Back in May 2009, the SEC generated significant publicity when it brought a case against Renato Negrin, a former portfolio manager at hedge fund investment adviser Millennium Partners L.P., and Jon-Paul Rorech, a salesman at Deutsche Bank Securities Inc., with insider trading in credit default swaps of VNU N.V. The SEC noted at the time that the case represented its first insider trading enforcement action involving credit default swaps.

The SEC alleged in its complaint that Rorech learned information from Deutsche Bank investment bankers about a change to the proposed VNU bond offering that was expected to increase the price of the CDS on VNU bonds. Deutsche Bank was the lead underwriter for a proposed bond offering by VNU. Rorech then allegedly tipped Negrin about the contemplated change to the bond structure, and Negrin purchased CDS on VNU for a Millennium hedge fund. When news of the restructured bond offering became public in late July 2006, the price of VNU CDS substantially increased, and Negrin closed Millennium’s VNU CDS position at a profit of approximately $1.2 million.

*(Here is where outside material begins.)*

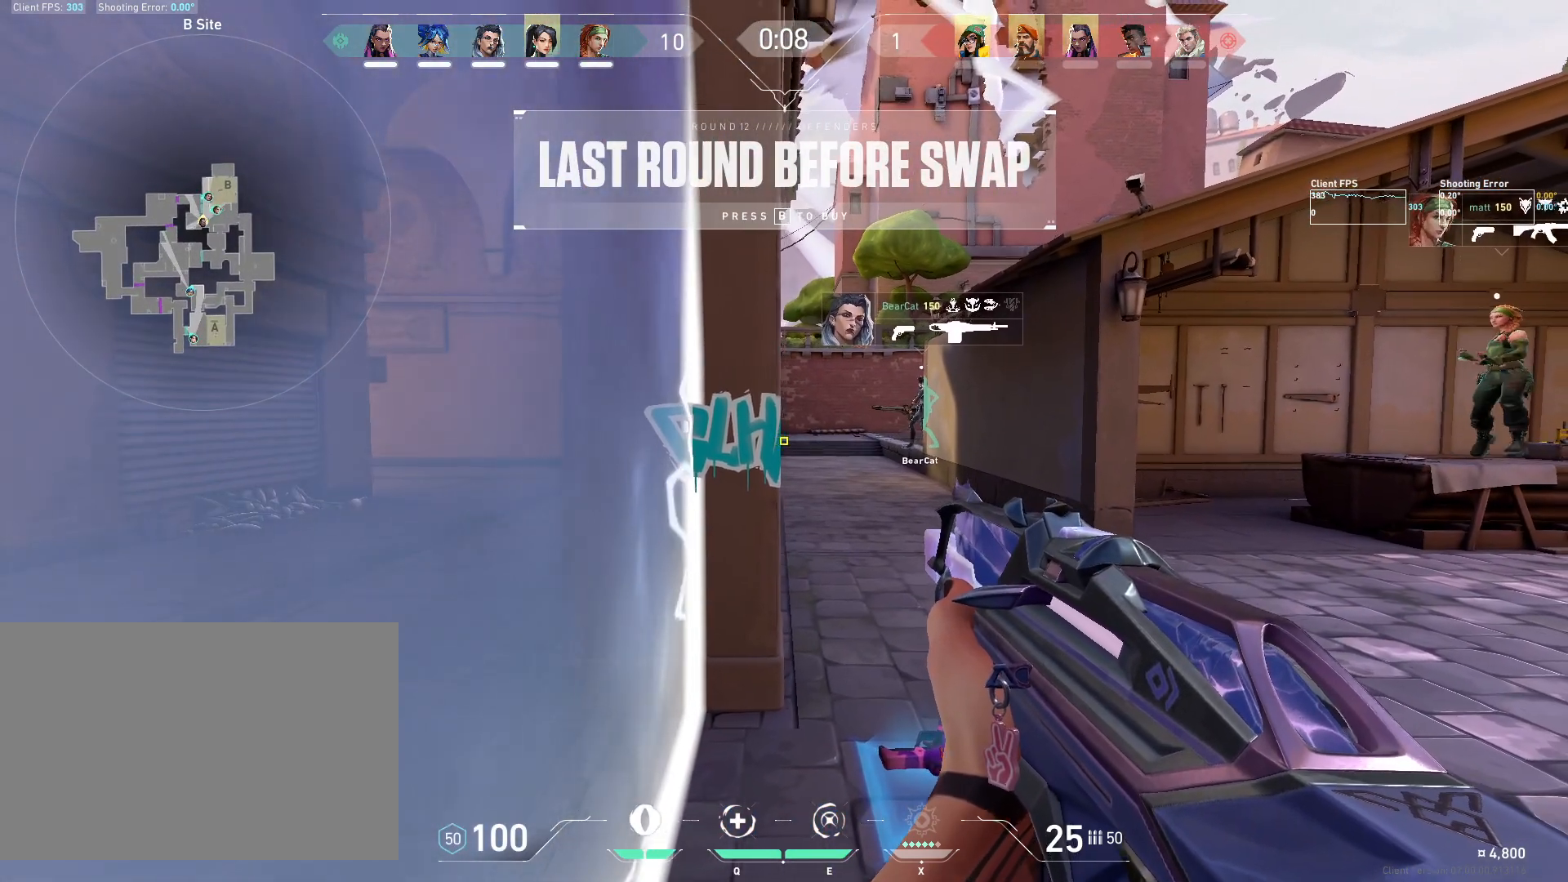
{"keys": ["d"], "mouse": [], "events": [[17, "a", "down"], [33, "d", "up"], [167, "a", "up"], [217, "d", "down"], [283, "d", "up"], [333, "a", "down"], [433, "a", "up"], [483, "d", "down"]]}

In November 2009, SEC Director of Enforcement Robert Khuzami said that the agency would be focusing on derivatives as part of its crackdown on insider trading by hedge funds. Khuzami stated that “the days of insider-trading scrutiny being focused almost solely on the equity markets are now gone” and the SEC will “roll back the curtain on those markets and look at patterns across all markets.”

The Negrin/Rorech case is back in the news this week as it is set to go to trial next week in federal court in New York. The WSJ reports that beyond the specifics of that case, a broader debate is brewing as to whether the SEC has jurisdiction to pursue insider trading charges in the unregulated market for credit default swaps" (CDS). Negrin and Rorech argue that CDS swaps aren't securities, but are rather "private contracts between financial players outside the SEC's jurisdiction." The SEC, however, counters that it does have jurisdiction over swaps because they're based on the value of VNU securities.